Reputation: 301
I have String variables of the following format:
<?xml version="1.0" encoding="UTF-8"?>
<packages>
<package name="firstPackage" version="LATEST" params="xxx" force="false"/>
<package name="secondPackage" version="LATEST" params="xxx" force="false"/>
</packages>
My goal is to split the String + add to a list such that I end up with the following:
packages = ["<package name="firstPackage" version="LATEST" params="xxx" force="false"/>", "<package name="secondPackage" version="LATEST" params="xxx" force="false"/>"]
I am fairly new to Python but I believe the order of operations is:
To do this, I think I need a nested loop.
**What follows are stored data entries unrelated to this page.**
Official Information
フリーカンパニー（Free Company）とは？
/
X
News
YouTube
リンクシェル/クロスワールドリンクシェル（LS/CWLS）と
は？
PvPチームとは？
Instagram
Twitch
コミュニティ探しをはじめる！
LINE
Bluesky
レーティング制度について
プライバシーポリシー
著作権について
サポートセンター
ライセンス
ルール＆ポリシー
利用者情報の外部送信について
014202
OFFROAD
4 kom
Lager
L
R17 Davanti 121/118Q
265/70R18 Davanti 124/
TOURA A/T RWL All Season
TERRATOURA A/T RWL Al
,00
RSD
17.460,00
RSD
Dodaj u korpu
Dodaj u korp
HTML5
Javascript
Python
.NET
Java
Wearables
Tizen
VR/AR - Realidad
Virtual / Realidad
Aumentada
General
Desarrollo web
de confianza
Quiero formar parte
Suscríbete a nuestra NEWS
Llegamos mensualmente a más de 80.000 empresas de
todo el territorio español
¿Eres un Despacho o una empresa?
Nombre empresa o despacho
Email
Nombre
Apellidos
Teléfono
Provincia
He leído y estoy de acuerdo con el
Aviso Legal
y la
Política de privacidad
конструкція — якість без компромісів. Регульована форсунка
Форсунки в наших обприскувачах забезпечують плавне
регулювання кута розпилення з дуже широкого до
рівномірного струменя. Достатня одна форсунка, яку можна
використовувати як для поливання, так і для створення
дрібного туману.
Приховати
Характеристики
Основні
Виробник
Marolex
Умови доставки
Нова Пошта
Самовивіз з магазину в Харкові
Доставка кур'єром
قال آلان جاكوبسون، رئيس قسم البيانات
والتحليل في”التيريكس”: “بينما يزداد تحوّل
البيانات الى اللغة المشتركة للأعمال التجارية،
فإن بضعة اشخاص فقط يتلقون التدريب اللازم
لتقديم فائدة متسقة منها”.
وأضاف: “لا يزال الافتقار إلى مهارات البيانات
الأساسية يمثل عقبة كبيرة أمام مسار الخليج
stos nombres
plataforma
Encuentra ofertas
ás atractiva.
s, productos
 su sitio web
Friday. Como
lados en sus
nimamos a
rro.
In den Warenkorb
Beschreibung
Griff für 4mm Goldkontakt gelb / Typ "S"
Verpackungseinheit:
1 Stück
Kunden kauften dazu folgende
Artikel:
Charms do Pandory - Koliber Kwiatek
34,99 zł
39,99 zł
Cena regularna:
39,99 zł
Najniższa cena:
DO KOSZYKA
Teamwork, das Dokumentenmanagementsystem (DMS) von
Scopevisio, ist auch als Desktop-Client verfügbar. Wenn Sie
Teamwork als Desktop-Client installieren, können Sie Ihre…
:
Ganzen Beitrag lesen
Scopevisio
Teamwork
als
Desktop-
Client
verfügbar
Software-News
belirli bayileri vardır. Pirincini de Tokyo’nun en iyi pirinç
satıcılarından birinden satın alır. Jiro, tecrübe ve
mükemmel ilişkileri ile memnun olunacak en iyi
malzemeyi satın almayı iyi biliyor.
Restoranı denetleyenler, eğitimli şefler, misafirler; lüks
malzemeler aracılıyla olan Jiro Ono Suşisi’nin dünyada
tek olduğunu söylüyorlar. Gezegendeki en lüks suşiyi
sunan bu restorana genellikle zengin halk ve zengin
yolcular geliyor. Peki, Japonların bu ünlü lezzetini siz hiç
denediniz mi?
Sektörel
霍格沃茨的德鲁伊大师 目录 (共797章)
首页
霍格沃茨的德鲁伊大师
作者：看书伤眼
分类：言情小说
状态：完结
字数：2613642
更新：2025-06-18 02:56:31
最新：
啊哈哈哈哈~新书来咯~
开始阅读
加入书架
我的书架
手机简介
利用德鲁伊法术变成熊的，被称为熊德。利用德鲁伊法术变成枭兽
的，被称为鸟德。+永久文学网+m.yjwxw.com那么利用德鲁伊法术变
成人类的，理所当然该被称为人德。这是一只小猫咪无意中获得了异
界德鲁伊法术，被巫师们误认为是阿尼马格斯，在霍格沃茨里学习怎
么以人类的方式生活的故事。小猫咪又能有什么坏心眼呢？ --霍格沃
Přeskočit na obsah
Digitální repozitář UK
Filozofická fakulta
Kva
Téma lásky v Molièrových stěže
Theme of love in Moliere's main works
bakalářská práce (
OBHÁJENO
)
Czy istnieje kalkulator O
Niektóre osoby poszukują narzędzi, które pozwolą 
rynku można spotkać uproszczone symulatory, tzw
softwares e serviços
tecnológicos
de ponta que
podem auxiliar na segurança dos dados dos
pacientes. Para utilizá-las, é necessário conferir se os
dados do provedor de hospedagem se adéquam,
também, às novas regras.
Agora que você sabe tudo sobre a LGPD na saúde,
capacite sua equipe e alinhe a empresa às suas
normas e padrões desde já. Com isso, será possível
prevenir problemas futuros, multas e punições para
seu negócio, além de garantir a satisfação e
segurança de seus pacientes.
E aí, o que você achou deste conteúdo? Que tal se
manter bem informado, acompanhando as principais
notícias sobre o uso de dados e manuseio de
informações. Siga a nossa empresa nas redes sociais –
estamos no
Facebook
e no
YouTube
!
The first loop to go through the initial multi-line Strings, but then another inside to break apart each line and store it as a separate list item. Below is some semi-pseudo code I have written:
variableList = [] # list containing Multi-line strings
packageList = [] # list to contain separated items
for item in variableList:
stringVariable = item
splitPackage = (stringVariable.split("\n"))
for package in splitPackage:
packageList.append(splitPackage)
Any help/advise would be appreciated.
Upvotes: 1
Views: 584
Reputation: 582
A suggestion, don't use splitlines. Use a library that parses xml.
Python comes with a library to parse xml, to achieve your goal try this:
import xml.etree.ElementTree as ET
# your xml wasn't valid
source = """<?xml version="1.0" encoding="utf-8"?>
<packages>
<package name="firstPackage" version="LATEST" params="xxx" force="false"/>
<package name="secondPackage" version="LATEST" params="xxx" force="false"/>
</packages>"""
root = ET.fromstring(source)
for child in root:
print(child.attrib)
This will output:
{'name': 'firstPackage', 'version': 'LATEST', 'params': 'xxx', 'force': 'false'}
{'name': 'secondPackage', 'version': 'LATEST', 'params': 'xxx', 'force': 'false'}
Plus point with this approach is you can convert structured data into any format you'd like, for example into the list you want:
packages = []
for child in root:
package_attributes = child.attrib.values()
desired_format = '<package name="{}" version="{}" params="{}" force="{}"/>'
packages.append(desired_format.format(*package_attributes))
This will give you your desired list.
By the way you could use a different library to parse xml, since the documentation for this one says:
The xml.etree.ElementTree module is not secure against maliciously constructed data
Upvotes: 1
Reputation: 185
package_list = []
spl = multlinestring.splitlines()
for line in spl:
if line.find('name') != -1:
# trim leading/trailing whitespaces
line = line.strip()
package_list.append(line)
Upvotes: 1